Bonnie Craig is a UK-based visual artist and designer working mainly with pattern and print. She creates large-scale pieces, such as installations in public spaces, and small-scale pieces, such as one-off prints. I use pattern in my work to draw attention to the sometimes overlooked details in nature, buildings, books and all sorts of other things.

When is a Star a Star?

“Ever since I started working with pattern, I’ve been interested in the maths behind what I do. I use a lot of numbers, sequences and grids to structure my work, experimenting with adding random elements or breaking rules that I have set myself. I find this a really satisfying way of working – the constraints and structure help me to organise and sort through the creative ideas and possibilities that sometimes seem overwhelming.

But I’ve always wanted to work with someone else’s numbers – what would happen if I applied my own way of working with number and pattern to the data from something else entirely?
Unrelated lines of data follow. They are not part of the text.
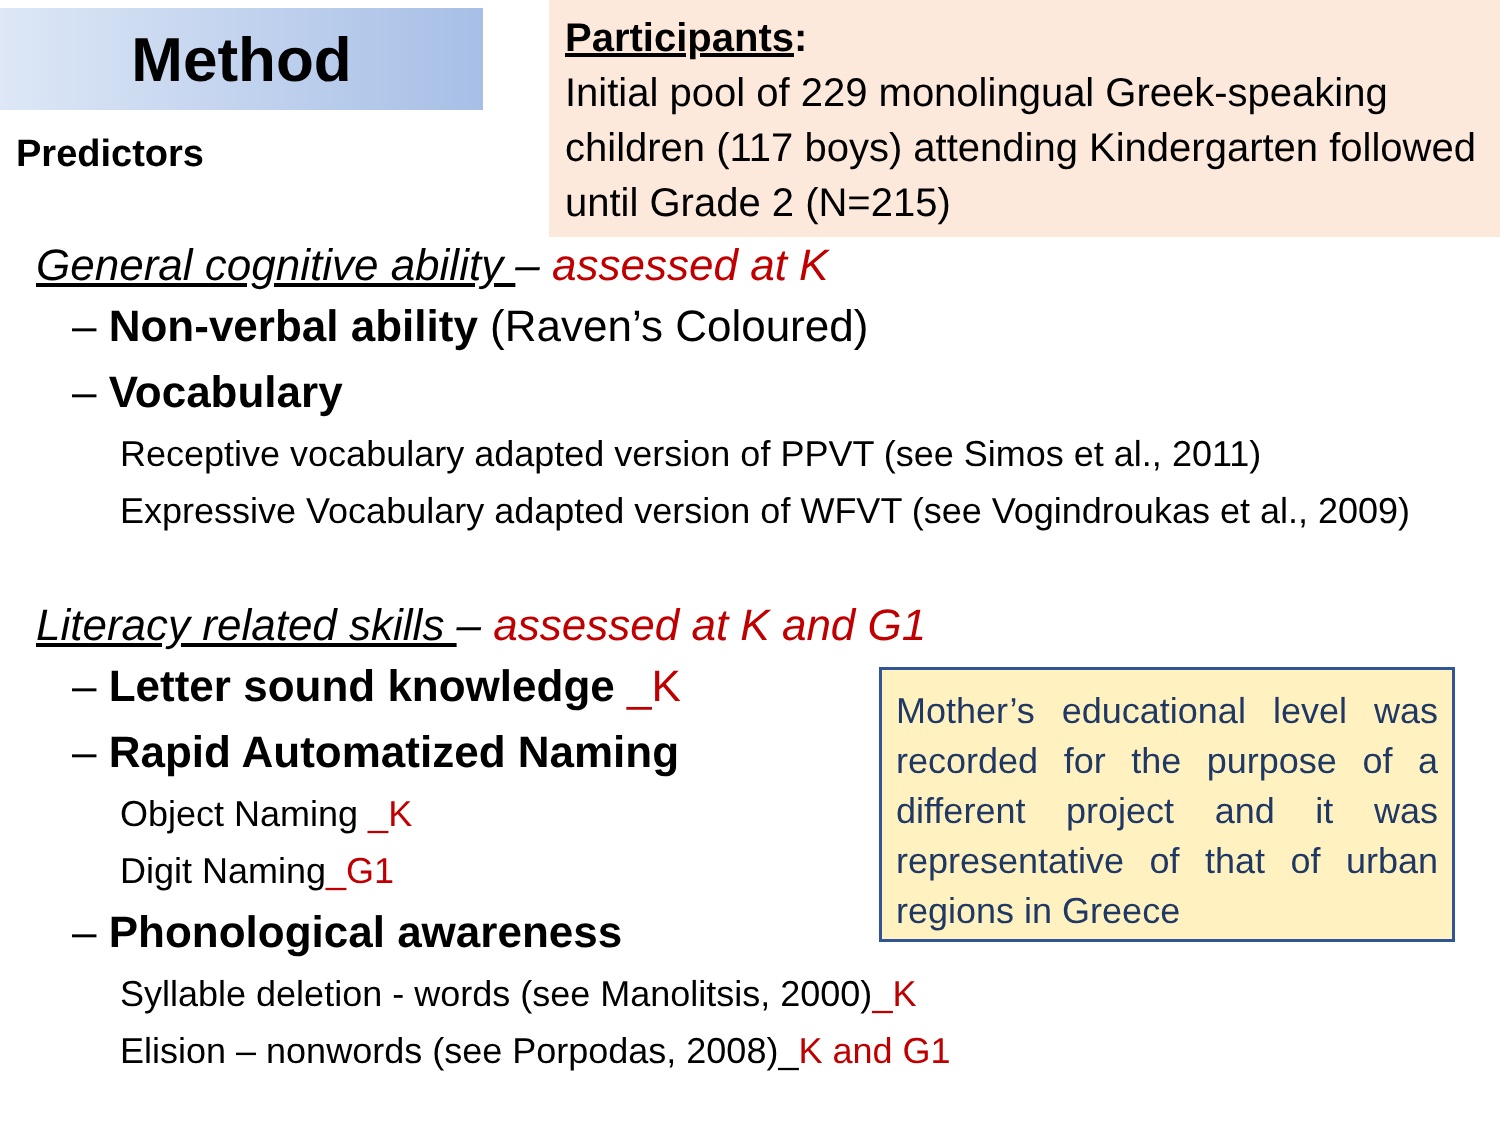Method
Predictors
Participants:
Initial pool of 229 monolingual Greek-speaking children (117 boys) attending Kindergarten followed until Grade 2 (N=215)
General cognitive ability – assessed at K
– Non-verbal ability (Raven’s Coloured)
– Vocabulary
Receptive vocabulary adapted version of PPVT (see Simos et al., 2011)
Expressive Vocabulary adapted version of WFVT (see Vogindroukas et al., 2009)
Literacy related skills – assessed at K and G1
– Letter sound knowledge _K
– Rapid Automatized Naming
Object Naming _K
Digit Naming_G1
– Phonological awareness
Syllable deletion - words (see Manolitsis, 2000)_K
Elision – nonwords (see Porpodas, 2008)_K and G1
Mother’s educational level was recorded for the purpose of a different project and it was representative of that of urban regions in Greece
A chat with the Lancashire Science Festival earlier this year was the perfect opportunity to start exploring this idea. After meeting several academics at the University of Central Lancashire who work with data in different ways – all of which left me with far too many ideas for projects before I’d even started – I was introduced to astrophysicist, Professor Derek Ward-Thompson, Director of the Jeremiah Horrocks Institute of Maths, Physics and Astronomy.

Derek’s research is all about star formation, which seemed like a perfect topic for a family event like the Lancashire Science Festival. I loved the idea of using art to communicate some of the facts and science behind something that seems so magical.

I have no background whatsoever in maths, physics or astronomy, which I later realised was a great place to start as all my ideas came directly from our discussions. After a crash course in star formation, helped by Derek’s patience with my extremely basic questions, I started to see where my own working process could fit in. Derek’s team works with telescopes that capture information on scales and distances that I can’t even comprehend, and the images they work with help to identify exactly what’s happening in space when stars are created”.